[Plain-text document sources]
☆ ☆ ☆
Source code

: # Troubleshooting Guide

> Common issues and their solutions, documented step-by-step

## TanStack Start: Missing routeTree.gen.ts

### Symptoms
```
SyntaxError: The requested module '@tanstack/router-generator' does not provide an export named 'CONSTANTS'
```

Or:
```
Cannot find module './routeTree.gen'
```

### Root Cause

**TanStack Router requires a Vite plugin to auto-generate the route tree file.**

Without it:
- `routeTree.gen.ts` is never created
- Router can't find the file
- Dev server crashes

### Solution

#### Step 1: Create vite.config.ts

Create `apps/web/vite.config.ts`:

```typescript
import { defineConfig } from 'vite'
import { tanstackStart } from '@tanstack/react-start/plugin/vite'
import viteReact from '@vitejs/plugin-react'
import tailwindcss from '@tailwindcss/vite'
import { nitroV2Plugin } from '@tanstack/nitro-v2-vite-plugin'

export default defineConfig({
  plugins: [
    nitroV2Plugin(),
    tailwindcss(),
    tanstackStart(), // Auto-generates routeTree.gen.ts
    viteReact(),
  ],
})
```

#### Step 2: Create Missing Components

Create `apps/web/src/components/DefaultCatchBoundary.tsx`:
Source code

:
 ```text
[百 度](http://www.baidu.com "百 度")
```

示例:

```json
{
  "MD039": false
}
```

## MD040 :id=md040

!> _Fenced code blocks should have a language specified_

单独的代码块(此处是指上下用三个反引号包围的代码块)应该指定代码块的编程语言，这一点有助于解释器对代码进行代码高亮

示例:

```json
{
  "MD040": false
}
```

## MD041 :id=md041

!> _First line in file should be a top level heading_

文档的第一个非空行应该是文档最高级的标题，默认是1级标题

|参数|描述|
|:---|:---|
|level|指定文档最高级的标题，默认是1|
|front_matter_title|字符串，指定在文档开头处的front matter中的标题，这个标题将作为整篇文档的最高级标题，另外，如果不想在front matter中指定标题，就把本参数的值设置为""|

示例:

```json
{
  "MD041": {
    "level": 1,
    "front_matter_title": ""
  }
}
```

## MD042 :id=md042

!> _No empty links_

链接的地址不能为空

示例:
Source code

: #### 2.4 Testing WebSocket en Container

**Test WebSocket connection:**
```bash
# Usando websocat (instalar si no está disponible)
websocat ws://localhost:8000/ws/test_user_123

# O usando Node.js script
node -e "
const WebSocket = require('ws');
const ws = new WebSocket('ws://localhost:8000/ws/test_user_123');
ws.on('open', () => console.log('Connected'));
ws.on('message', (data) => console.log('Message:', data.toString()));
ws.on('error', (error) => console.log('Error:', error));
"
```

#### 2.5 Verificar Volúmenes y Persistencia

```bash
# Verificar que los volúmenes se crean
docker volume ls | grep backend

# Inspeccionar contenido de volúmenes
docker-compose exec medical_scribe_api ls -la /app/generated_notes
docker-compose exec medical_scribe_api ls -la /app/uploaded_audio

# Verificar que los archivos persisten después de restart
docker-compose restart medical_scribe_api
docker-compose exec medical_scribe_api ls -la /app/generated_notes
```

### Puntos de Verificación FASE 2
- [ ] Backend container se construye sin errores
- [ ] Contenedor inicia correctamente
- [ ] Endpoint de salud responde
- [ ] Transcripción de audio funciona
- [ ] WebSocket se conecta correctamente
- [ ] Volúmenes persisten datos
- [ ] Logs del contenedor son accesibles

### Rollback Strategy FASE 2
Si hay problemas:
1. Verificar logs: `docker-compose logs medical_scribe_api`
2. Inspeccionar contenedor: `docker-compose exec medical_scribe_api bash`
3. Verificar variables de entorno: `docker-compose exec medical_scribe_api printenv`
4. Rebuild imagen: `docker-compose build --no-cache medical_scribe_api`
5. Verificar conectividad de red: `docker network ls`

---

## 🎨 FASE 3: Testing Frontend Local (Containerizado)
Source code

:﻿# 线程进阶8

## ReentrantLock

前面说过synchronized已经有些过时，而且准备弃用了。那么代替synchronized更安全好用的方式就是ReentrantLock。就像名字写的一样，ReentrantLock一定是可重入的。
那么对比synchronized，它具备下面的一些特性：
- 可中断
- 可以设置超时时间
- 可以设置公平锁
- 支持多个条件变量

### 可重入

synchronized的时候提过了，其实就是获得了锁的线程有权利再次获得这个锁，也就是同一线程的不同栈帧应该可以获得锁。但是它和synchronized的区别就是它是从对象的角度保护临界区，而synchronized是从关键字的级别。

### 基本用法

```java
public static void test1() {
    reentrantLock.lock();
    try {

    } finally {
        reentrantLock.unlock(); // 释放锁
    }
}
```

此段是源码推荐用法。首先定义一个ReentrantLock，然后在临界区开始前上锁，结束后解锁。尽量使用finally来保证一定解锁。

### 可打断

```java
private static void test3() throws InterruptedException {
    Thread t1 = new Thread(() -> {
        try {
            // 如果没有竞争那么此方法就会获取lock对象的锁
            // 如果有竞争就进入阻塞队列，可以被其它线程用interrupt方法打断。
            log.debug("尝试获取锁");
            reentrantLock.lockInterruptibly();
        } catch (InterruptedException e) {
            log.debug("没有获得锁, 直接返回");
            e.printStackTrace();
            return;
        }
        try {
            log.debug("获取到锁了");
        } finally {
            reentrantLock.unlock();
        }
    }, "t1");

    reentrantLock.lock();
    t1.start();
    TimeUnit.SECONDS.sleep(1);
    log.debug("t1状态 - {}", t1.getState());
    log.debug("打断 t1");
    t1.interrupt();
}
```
☆ ☆ ☆
**Task**
Please state how many lines of the data hold the string "from", with nothing else in your reply.

**Output of the task**
5